EXERCISE INSTRUCTIONS — Update everything from the line containing "抽選結果が分かるのは翌月初です。この例だと2月1日" down to the line containing "け取る事も可能なので、自分の都合に合わせて指定しま" by putting "電話番号" in place of "メールアドレス". Give those lines back with nothing else changed.

Items from a dataset —
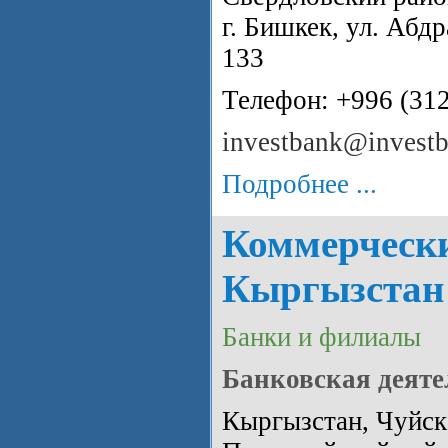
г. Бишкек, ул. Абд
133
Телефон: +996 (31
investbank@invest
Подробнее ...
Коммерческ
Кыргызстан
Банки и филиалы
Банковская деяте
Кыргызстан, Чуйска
---
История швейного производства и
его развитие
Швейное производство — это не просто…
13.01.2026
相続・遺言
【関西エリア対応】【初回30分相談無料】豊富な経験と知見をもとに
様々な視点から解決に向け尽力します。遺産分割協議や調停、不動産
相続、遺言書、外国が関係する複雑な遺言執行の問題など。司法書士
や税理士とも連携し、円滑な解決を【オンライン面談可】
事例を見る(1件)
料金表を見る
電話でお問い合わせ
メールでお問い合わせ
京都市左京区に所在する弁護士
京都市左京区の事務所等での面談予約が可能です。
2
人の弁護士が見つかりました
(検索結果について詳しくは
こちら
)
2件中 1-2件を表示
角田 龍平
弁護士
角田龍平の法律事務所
...
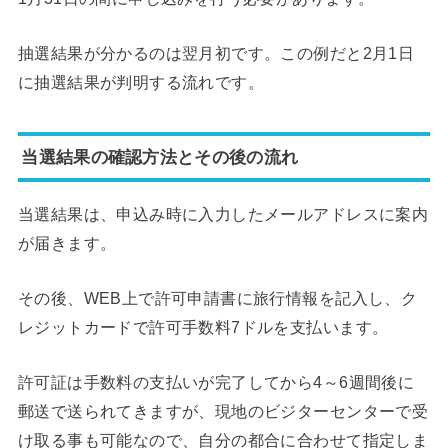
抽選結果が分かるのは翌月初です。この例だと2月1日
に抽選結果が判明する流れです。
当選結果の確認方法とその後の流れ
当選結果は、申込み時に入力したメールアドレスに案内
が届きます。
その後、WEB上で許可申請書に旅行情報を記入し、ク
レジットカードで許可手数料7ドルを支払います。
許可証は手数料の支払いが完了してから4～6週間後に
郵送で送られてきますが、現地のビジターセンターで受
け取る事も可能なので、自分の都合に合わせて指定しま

REPLY —
抽選結果が分かるのは翌月初です。この例だと2月1日
に抽選結果が判明する流れです。
当選結果の確認方法とその後の流れ
当選結果は、申込み時に入力した電話番号に案内
が届きます。
その後、WEB上で許可申請書に旅行情報を記入し、ク
レジットカードで許可手数料7ドルを支払います。
許可証は手数料の支払いが完了してから4～6週間後に
郵送で送られてきますが、現地のビジターセンターで受
け取る事も可能なので、自分の都合に合わせて指定しま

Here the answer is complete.